1)      Al-washal (sambungan, pertalian).[5] Keterangan tentang al-washal ini sebagaimana firman Allah SWT kepada kaum musyrikin dalam QS. Al-An’am, 6 : 94 :
Artinya : Sesungguhnya kamu datang kepada Kami sendiri-sendiri sebagaimana kamu Kami ciptakan pada mulanya, dan kamu tinggalkan di belakangmu (di dunia) apa yang telah Kami karuniakan kepadamu; dan Kami tiada melihat besertamu pemberi syafa’at yang kamu anggap bahwa mereka itu sekutu-sekutu Tuhan di antara kamu. sungguh telah terputuslah (pertalian) antara kamu dan telah lenyap daripada kamu apa yang dahulu kamu anggap (sebagai sekutu Allah).
2)      Al-fashl (pemisah).    Banyak sekali penjelasan tentang keterangan materi kebahasaan yang berkaitan dengan lafazh ­al-fashl ini, dengan bentuk padanan kata yang bermacam-macam, diantaranya al-bu’d (jauh), al-firqah (kelompok), al-mubayinah/al-mufariqah (memisahkan), al-firaq (berpisah, cerai).
3)      Azh-zhuhur wa al-wudhuh (jelas, nyata). Makna kata ini sama juga dengan makna yang sebelumnya, yaitu pemisah, berpisah/cerai dan jauh. Pengertian bayan yang disamakan dengan pengertian azh-zhuhur wa al-wudhuh ini merupakan kesimpulan dari pengertian sebelumnya yang menunjukkan pada arti  pemisah, berpisah/cerai dan jauh. Pengertian ini menunjukkan pada kedudukan sesuatu pada pengertian lainnya yang saling berhubungan satu dengan yang lainnya. Sedangkan pada pengertian selanjutnya (azh-zhuhur wa al-wudhuh), adalah mengisyaratkan pada suatu kondisi yang dinisbatkan bagi orang yang memandangnya dari aspek kemanusiaan. Dengan kata lain, pada pengertian awal berhubungan dengan wujud ontologi atas suatu materi, sedangkan pengertian selanjutnya adalah berhubungan dengan wujud epistemologi.

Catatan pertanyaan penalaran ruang
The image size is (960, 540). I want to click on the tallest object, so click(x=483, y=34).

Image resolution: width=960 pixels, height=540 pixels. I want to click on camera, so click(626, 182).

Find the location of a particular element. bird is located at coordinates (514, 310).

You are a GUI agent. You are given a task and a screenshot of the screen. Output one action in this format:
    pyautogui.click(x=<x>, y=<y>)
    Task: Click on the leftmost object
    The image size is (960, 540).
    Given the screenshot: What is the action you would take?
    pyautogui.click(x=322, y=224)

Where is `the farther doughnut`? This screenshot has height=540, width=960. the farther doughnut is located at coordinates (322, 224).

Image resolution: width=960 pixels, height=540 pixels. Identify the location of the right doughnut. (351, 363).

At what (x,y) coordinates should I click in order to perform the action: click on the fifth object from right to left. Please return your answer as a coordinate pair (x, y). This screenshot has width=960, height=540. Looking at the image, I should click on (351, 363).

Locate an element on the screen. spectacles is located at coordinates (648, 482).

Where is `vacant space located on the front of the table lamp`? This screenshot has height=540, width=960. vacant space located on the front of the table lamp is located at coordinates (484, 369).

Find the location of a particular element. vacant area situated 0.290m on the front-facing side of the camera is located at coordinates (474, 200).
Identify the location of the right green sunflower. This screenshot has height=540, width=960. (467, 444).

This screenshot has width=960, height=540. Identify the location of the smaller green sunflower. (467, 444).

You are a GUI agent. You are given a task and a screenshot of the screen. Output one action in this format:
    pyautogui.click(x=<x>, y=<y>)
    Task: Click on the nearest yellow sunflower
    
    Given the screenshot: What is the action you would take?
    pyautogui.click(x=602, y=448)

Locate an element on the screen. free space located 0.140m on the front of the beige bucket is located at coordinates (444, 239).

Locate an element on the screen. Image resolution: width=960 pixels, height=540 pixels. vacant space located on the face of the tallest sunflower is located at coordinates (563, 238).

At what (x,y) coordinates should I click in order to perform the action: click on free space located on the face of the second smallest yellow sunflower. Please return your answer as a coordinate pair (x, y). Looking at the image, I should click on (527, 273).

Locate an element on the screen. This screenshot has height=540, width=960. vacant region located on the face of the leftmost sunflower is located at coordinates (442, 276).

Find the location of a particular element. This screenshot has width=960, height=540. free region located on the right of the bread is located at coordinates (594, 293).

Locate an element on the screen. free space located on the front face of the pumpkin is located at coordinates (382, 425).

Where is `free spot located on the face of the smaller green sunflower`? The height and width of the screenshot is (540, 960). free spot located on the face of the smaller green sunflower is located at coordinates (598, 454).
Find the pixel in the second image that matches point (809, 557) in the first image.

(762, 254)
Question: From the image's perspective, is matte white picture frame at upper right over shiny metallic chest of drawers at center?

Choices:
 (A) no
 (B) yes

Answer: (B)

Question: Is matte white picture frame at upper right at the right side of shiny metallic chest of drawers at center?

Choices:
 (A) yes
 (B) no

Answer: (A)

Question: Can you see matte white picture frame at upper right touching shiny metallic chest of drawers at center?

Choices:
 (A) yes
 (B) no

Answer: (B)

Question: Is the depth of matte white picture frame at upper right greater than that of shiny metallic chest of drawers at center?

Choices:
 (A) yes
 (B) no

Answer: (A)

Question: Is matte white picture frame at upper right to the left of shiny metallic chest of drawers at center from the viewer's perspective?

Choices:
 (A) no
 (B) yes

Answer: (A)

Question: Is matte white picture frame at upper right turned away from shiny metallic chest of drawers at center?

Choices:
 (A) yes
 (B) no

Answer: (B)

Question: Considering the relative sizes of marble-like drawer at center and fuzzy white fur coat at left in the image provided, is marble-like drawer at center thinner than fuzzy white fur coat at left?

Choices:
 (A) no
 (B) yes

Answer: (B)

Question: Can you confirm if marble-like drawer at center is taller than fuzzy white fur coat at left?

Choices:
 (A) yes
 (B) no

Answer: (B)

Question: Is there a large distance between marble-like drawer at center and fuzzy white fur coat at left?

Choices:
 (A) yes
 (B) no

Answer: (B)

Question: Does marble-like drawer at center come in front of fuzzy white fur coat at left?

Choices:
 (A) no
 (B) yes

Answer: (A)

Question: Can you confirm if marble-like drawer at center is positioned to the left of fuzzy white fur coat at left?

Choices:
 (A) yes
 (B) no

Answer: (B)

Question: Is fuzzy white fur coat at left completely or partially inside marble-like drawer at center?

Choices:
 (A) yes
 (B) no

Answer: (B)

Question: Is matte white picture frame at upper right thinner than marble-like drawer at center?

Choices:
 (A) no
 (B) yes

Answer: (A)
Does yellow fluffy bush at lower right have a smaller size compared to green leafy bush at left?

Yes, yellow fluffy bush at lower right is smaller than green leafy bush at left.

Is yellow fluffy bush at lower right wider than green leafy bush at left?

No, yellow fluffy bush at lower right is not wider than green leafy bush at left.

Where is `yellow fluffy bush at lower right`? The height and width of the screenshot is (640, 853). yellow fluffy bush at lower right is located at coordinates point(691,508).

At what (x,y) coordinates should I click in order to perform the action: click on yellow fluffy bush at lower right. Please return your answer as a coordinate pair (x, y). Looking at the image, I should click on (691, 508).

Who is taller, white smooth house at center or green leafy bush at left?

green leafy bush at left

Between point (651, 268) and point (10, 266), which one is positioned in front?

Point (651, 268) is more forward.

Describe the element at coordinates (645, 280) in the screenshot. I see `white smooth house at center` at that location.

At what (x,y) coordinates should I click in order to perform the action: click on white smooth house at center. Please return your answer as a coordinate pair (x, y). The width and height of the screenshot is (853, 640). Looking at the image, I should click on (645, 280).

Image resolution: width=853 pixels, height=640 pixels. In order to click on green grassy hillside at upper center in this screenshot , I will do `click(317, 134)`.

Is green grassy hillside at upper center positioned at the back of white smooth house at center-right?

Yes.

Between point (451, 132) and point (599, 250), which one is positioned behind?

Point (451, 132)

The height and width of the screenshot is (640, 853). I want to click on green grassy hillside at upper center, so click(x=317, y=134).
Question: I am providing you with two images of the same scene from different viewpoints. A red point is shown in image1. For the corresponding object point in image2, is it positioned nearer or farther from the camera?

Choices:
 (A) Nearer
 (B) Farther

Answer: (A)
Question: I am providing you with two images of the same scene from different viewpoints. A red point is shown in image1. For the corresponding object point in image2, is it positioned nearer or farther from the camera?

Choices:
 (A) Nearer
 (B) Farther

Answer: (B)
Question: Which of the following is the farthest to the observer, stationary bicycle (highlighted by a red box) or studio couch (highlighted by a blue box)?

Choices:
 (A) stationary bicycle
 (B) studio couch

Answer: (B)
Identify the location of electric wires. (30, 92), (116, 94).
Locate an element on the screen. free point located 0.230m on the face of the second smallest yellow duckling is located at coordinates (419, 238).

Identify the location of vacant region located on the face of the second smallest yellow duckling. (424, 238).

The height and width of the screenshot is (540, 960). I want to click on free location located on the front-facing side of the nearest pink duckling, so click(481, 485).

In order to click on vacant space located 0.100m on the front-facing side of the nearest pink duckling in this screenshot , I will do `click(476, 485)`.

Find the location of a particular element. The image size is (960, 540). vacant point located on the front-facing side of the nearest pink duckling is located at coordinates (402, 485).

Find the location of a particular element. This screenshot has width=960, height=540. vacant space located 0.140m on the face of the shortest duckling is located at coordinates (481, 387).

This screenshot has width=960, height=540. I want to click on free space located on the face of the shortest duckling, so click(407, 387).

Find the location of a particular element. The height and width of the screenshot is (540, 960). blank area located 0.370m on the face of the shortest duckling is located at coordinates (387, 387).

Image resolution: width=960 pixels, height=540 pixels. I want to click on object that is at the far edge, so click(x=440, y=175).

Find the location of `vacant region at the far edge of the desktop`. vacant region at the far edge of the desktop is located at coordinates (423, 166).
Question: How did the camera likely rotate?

> **PERINTAH 1**
Salin kata demi kata bagian kutipan teks tentang makna bayan, mulai dari "3)      Azh-zhuhur wa" dan berakhir pada "dengan wujud epistemologi.".
> **PERINTAH 2**
Dalam kutipan teks tentang makna bayan, istilah apa saja yang diberi nomor, dan apa arti masing-masing menurut teks?

> **HASIL LATIHAN 1**
3)      Azh-zhuhur wa al-wudhuh (jelas, nyata). Makna kata ini sama juga dengan makna yang sebelumnya, yaitu pemisah, berpisah/cerai dan jauh. Pengertian bayan yang disamakan dengan pengertian azh-zhuhur wa al-wudhuh ini merupakan kesimpulan dari pengertian sebelumnya yang menunjukkan pada arti  pemisah, berpisah/cerai dan jauh. Pengertian ini menunjukkan pada kedudukan sesuatu pada pengertian lainnya yang saling berhubungan satu dengan yang lainnya. Sedangkan pada pengertian selanjutnya (azh-zhuhur wa al-wudhuh), adalah mengisyaratkan pada suatu kondisi yang dinisbatkan bagi orang yang memandangnya dari aspek kemanusiaan. Dengan kata lain, pada pengertian awal berhubungan dengan wujud ontologi atas suatu materi, sedangkan pengertian selanjutnya adalah berhubungan dengan wujud epistemologi.

> **HASIL LATIHAN 2**
1) Al-washal: sambungan, pertalian
2) Al-fashl: pemisah
3) Azh-zhuhur wa al-wudhuh: jelas, nyata